Here we investigated the photoactivity of the resulting hybrids and the respective precursors under irradiation with white light, to explore their potential use as photodynamic therapeutic (PDT) agents against breast cancer cells (T-47D cell line). Aminoporphyrin, with an IC50 in the range of 10−100 nM, showed a significant photocytotoxic effect when compared to other reported modified porphyrins. The hybrids showed improved photocytotoxicity with an IC50 1 order of magnitude lower than aminoporphyrin. According to our studies, the synthesized aminoporphyrin-GQDs hybrids promoted efficient uptake by the T-47D cells when compared with the non-immobilized porphyrin. The higher photocytotoxic effects were observed for concentrations higher than 10 nM. These results can be understood as the synergistic effect of the conjugation of porphyrin with GQDs that promotes an efficient uptake of porphyrin by the cancer cells.

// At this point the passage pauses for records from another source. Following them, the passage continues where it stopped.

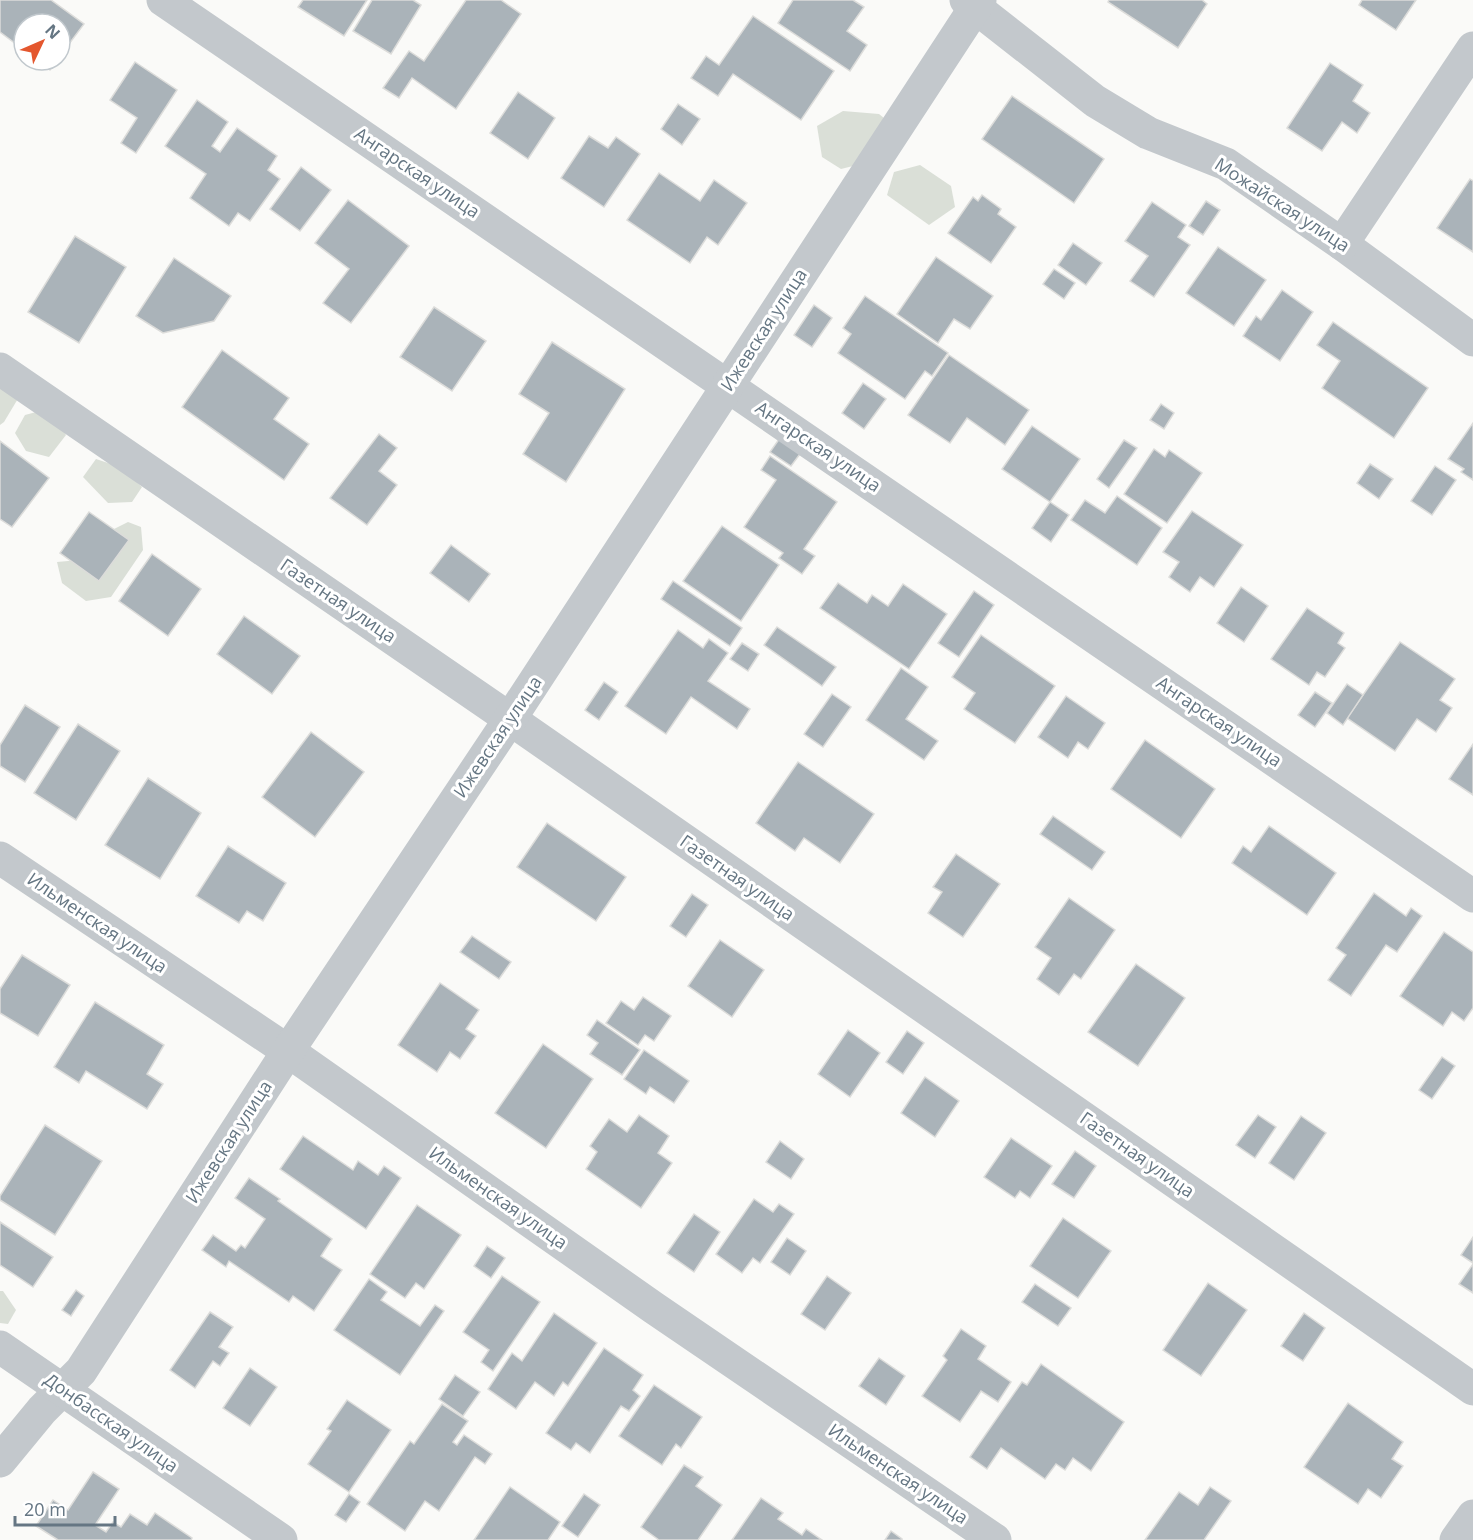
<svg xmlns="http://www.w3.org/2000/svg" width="1473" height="1540" viewBox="0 0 1473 1540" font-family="'Open Sans',sans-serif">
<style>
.green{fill:#dadfd7}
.building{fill:#aab3b9;stroke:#dcdcda;stroke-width:1.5}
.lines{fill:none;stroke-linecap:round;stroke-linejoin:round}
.minor{stroke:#c3c8cc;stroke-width:33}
.tertiary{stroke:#c3c8cc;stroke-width:33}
.labels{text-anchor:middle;stroke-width:6;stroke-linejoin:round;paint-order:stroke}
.street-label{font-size:18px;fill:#657683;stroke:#fff}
</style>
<rect width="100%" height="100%" fill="#fafaf8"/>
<g class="green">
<path d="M843,111L879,114L901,132L889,157L841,169L822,157L817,126Z"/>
<path d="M920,165L951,186L955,207L929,225L887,195L894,172Z"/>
<path d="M0,377L19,397L4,422L0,425Z"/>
<path d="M40,411L56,420L66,435L49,457L26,451L15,433L25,415Z"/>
<path d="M96,459L120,467L142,487L132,502L108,503L83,477Z"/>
<path d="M128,522L141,527L143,550L111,597L86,601L62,583L57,562L79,560L106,533Z"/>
<path d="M0,1291H3L16,1310L8,1324L0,1323Z"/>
</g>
<g class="building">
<path d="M0,0H51L84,24L60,56V24H24V50L0,32Z"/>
<path d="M303,0H367L344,36L298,7Z"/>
<path d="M372,0H413L421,5L391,54L353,31Z"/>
<path d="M466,0H501L521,14L456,109L412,78L399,98L383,88L409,51L424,61Z"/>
<path d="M793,0H853L864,7L847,31L867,45L850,71L778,23Z"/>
<path d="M1109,0H1202L1207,4L1178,48L1108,2Z"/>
<path d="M1362,0H1416L1396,30L1359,5Z"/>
<path d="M753,16L834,71L801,120L733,74L718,96L691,78L706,56L719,65Z"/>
<path d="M37,60H57L50,70Z"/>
<path d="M135,62L177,90L136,153L121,143L137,118L110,100Z"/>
<path d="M1330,63L1363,85L1353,101L1370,113L1357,133L1342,122L1322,151L1287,128Z"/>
<path d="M518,92L555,118L528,159L490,133Z"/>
<path d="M1012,96L1104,159L1074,203L982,139Z"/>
<path d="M197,100L228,122L212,146L220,152L237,128L277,156L268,170L280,179L250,221L238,213L229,226L190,198L206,174L165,146Z"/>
<path d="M678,104L700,119L682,145L661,129Z"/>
<path d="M589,136L608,148L616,137L640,154L604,207L561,178Z"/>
<path d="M301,167L331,190L300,231L270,209Z"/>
<path d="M659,173L700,201L714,180L747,203L718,245L707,237L690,263L627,220Z"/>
<path d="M1470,179L1473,181V252L1437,228Z"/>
<path d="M982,195L1001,209L998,214L1016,227L991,263L948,233L973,197L978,201Z"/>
<path d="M348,200L409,246L351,323L323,303L349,269L315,243Z"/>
<path d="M1206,201L1220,210L1203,235L1189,226Z"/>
<path d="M1152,202L1186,225L1178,237L1190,245L1154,297L1130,281L1148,256L1125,241Z"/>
<path d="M75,236L126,267L79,343L28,312Z"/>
<path d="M1073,243L1102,263L1086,285L1058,265Z"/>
<path d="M1218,247L1266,280L1234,326L1186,293Z"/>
<path d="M936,257L993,296L970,329L954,319L938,343L897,314Z"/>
<path d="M174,258L231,296L214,321L163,333L136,316Z"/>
<path d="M1054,269L1075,283L1064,299L1043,284Z"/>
<path d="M1282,290L1313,312L1280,361L1243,336L1256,316L1261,320Z"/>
<path d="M865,296L948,353L932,376L925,371L905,399L838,353L851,334L843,328Z"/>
<path d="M814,305L832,318L812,347L794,335Z"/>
<path d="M434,307L486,341L452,391L400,357Z"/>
<path d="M1333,322L1428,388L1394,438L1322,388L1340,361L1317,345Z"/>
<path d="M552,342L625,389L566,482L523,454L549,413L519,394Z"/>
<path d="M222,350L289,398L274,419L309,444L284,480L182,407Z"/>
<path d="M949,355L1029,410L1005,445L967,418L950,443L908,415Z"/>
<path d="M863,383L886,399L864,429L842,413Z"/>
<path d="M1161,404L1174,413L1164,429L1150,420Z"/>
<path d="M1473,423V480L1461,472L1464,469L1448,459Z"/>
<path d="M1032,426L1080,459L1050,502L1002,469Z"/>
<path d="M379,434L397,448L379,471L397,485L367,525L330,498Z"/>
<path d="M782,435L803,450L791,466L770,452Z"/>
<path d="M1124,440L1137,448L1109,488L1097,479Z"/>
<path d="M0,441L49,478L12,527L0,519Z"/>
<path d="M1154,449L1165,457L1169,450L1202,473L1167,523L1124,494Z"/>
<path d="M770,456L837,502L804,549L815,556L802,574L779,558L783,553L744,527L776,480L761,470Z"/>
<path d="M1370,464L1393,479L1379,499L1357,483Z"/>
<path d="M1435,466L1456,480L1432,515L1411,501Z"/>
<path d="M1117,496L1162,528L1137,565L1071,520L1085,500L1105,513Z"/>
<path d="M1050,502L1069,515L1051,542L1032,528Z"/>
<path d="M1192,511L1243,545L1214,587L1200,577L1190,592L1169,577L1179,562L1163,552Z"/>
<path d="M89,512L129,540L99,581L60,553Z"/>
<path d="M722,526L779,565L741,621L683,581Z"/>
<path d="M451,545L490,574L469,602L430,573Z"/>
<path d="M152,554L201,589L168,636L119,601Z"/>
<path d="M673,581L742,628L730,646L661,599Z"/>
<path d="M838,583L867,603L872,595L888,606L903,584L947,614L909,669L820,608Z"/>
<path d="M1241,587L1268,606L1244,642L1217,623Z"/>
<path d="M974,591L994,605L959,657L938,643Z"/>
<path d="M1307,608L1344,633L1338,643L1345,648L1325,677L1317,672L1309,685L1271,659Z"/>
<path d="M244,616L300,656L272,694L217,654Z"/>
<path d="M777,627L836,667L822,686L764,645Z"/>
<path d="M678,630L703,648L709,639L728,653L708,681L750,709L737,729L691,697L666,734L625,706Z"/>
<path d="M981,635L1055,686L1015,743L964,709L975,693L952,677Z"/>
<path d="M1400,642L1455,679L1440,700L1452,708L1436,732L1417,719L1395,751L1347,718Z"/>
<path d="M742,643L759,654L748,671L730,659Z"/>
<path d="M901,668L928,687L906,719L938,741L924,760L866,720Z"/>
<path d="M604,682L618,692L599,720L585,710Z"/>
<path d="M1347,684L1363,695L1343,725L1327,713Z"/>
<path d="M1315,692L1332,703L1315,727L1298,715Z"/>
<path d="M832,694L851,707L823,747L804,734Z"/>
<path d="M1066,696L1105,723L1088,749L1078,742L1068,758L1038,737Z"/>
<path d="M25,705L60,727L25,782L0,766V745Z"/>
<path d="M78,724L120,751L76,820L34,793Z"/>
<path d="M311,732L364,772L315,837L262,797Z"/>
<path d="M1145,740L1215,789L1181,838L1111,789Z"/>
<path d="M1473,744V795L1449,779Z"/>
<path d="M798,762L874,814L840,863L804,838L795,851L756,823Z"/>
<path d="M148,778L201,813L160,879L105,845Z"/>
<path d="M1053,816L1105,852L1092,870L1040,834Z"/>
<path d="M547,823L626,877L596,921L517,867Z"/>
<path d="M1269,826L1336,873L1307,915L1232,863L1243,846L1251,852Z"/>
<path d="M228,846L286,883L263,921L247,911L239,923L196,896Z"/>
<path d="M956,854L1000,884L963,937L928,913L942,892L933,887Z"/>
<path d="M1374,893L1406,916L1411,908L1422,916L1397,952L1386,945L1351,996L1328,980L1346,955L1336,948Z"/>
<path d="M692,894L708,905L686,937L670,926Z"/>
<path d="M1069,898L1115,930L1081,979L1074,974L1059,995L1037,979L1051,958L1035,947Z"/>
<path d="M1444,932L1473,952V1008L1464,1021L1452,1012L1443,1026L1400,996Z"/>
<path d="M472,936L511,962L499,979L460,952Z"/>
<path d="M720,940L764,970L732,1017L688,986Z"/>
<path d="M22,955L70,985L38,1036L0,1013V989Z"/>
<path d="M1136,964L1185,998L1138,1066L1088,1032Z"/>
<path d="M440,983L479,1010L466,1029L476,1036L460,1059L450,1052L437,1072L398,1045Z"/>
<path d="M643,997L671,1016L654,1041L645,1035L638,1045L606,1023L621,1001L634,1010Z"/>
<path d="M95,1002L164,1045L147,1074L163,1084L147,1109L86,1071L79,1083L54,1067Z"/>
<path d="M597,1020L640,1050L622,1075L590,1054L598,1043L587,1035Z"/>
<path d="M848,1030L880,1053L850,1097L818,1074Z"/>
<path d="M907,1031L924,1043L903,1074L886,1062Z"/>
<path d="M543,1044L593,1079L546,1148L495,1113Z"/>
<path d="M644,1050L689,1081L674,1103L650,1087L646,1094L624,1079Z"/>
<path d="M1442,1057L1455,1066L1432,1099L1419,1090Z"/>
<path d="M925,1077L959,1101L935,1137L901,1113Z"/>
<path d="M639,1115L669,1136L658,1153L672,1163L641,1208L586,1169L597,1152L590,1146L609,1119L627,1132Z"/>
<path d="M1258,1115L1276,1127L1255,1158L1236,1145Z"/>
<path d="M1301,1116L1326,1133L1294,1180L1269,1163Z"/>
<path d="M45,1125L102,1161L55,1235L0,1200V1196Z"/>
<path d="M303,1136L353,1170L358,1161L378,1175L384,1166L401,1178L366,1229L280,1169Z"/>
<path d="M1011,1138L1052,1166L1030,1198L1020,1191L1015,1198L984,1177Z"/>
<path d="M780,1141L804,1159L791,1179L766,1162Z"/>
<path d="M1075,1151L1096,1166L1074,1198L1052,1184Z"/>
<path d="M249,1178L280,1199L278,1201L332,1239L321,1256L342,1270L314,1311L293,1296L289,1302L229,1261L226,1267L202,1250L213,1235L236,1251L241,1245L245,1248L265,1219L235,1198Z"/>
<path d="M754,1199L773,1212L779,1204L794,1214L760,1263L753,1258L742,1273L716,1254Z"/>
<path d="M417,1205L461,1235L424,1289L416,1283L405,1298L370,1274Z"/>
<path d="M694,1214L720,1232L694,1272L667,1253Z"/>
<path d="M1063,1218L1111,1251L1078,1298L1030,1266Z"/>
<path d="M0,1222L53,1257L33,1287L0,1265Z"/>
<path d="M1473,1237V1263L1461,1255Z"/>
<path d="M787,1238L806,1251L790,1275L771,1262Z"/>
<path d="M487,1246L505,1258L491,1278L474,1266Z"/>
<path d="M1473,1264V1293L1459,1284Z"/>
<path d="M502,1276L540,1302L493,1371L481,1362L489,1350L463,1332Z"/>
<path d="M827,1276L851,1293L825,1330L801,1314Z"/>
<path d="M369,1279L387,1292L381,1300L420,1326L435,1305L444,1311L400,1375L334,1330Z"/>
<path d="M1208,1283L1247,1310L1201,1376L1163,1350Z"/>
<path d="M1035,1284L1071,1308L1058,1326L1022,1302Z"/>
<path d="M76,1290L84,1296L71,1316L62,1310Z"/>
<path d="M210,1312L233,1327L219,1347L229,1353L220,1366L213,1361L195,1388L170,1370Z"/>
<path d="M554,1313L597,1343L568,1386L563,1382L554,1396L535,1382L516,1409L488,1389L512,1353L522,1361Z"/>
<path d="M1304,1313L1325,1328L1303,1361L1281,1346Z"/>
<path d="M961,1329L986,1346L978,1359L1011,1382L998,1402L981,1391L960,1422L922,1396L947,1360L943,1356Z"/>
<path d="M604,1348L643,1375L633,1390L640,1396L629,1411L621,1406L590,1453L576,1443L571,1450L546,1433Z"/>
<path d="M879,1358L905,1376L886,1405L859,1386Z"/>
<path d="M1041,1364L1124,1422L1091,1471L1073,1458L1065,1470L1056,1464L1045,1479L1001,1448L987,1469L970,1457L1022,1382L1027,1385Z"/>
<path d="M250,1368L277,1387L250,1426L223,1408Z"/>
<path d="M455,1375L480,1392L463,1416L439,1399Z"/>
<path d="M654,1385L702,1417L681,1448L676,1444L662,1465L619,1436Z"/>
<path d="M347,1400L391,1430L349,1492L308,1464L331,1431L327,1429Z"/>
<path d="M1348,1403L1403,1442L1392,1459L1403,1466L1381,1498L1368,1489L1358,1504L1304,1467Z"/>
<path d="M442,1404L468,1421L453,1442L457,1445L464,1435L492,1454L485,1464L475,1457L439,1511L425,1501L405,1531L367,1504L410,1441L414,1444Z"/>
<path d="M684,1465L703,1477L696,1486L722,1505L698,1540H659L641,1527Z"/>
<path d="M93,1472L119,1489L95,1525L106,1532L113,1522L121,1527L130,1514L147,1525L155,1513L192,1538L191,1540H58L36,1526L53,1500L68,1510Z"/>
<path d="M510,1487L560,1522L548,1540H474Z"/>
<path d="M1210,1487L1231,1501L1204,1540H1145L1179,1492L1198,1505Z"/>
<path d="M349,1494L360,1502L346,1522L335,1515Z"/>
<path d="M584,1494L600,1505L578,1537L562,1526Z"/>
<path d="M761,1498L783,1513L778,1519L802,1535L806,1529L822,1540H732Z"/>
<path d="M891,1531L902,1539V1540H885Z"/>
</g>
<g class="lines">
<g class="minor">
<path d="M163,0L1473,896"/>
<path d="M966,0L1095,101L1148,133L1226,164L1342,244L1473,340"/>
<path d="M1342,244L1473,48"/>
<path d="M0,369L510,719L1473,1389"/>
<path d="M0,858L288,1051L654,1308L995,1540"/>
<path d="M0,1461L42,1410L81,1371L288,1051L510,719L980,0"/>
<path d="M1456,1540L1473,1516"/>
</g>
<path class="tertiary" d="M0,1347L281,1540"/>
</g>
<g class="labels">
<g class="street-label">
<text transform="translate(417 173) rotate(34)" y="6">Ангарская улица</text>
<text transform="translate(1282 205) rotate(33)" y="6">Можайская улица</text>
<text transform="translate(764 330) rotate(-57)" y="6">Ижевская улица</text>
<text transform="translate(818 447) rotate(34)" y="6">Ангарская улица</text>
<text transform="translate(338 601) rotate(34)" y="6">Газетная улица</text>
<text transform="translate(1219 722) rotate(34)" y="6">Ангарская улица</text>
<text transform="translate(498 737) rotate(-56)" y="6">Ижевская улица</text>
<text transform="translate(737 878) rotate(35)" y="6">Газетная улица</text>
<text transform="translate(97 923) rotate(34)" y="6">Ильменская улица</text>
<text transform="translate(229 1142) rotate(-57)" y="6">Ижевская улица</text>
<text transform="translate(1137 1155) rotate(35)" y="6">Газетная улица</text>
<text transform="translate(498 1198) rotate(35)" y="6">Ильменская улица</text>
<text transform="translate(111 1423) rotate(35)" y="6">Донбасская улица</text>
<text transform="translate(898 1474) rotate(34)" y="6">Ильменская улица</text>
</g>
</g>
<g transform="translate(42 42) rotate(46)"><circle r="28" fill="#ffffff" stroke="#c1c8cd" stroke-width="1.5"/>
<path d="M0-4.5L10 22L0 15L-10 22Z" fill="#e4572e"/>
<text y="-9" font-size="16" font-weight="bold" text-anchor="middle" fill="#657683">N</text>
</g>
<path d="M15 1516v9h100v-9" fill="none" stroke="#657683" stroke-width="3"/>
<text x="24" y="1516" font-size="18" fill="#657683" stroke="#ffffff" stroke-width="4.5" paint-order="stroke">20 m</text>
</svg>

However, it was noticed that the reduction singlet oxygen generation efficiency of conjugated porphyrin. This preliminary study points out that the new hybrids based on aminoporphyrin-GQDs hybrids present a high potential for being further investigated using patient-specific inducible pluripotent stem cells in 3D culture as predictive cell models for future in vivo PDT studies.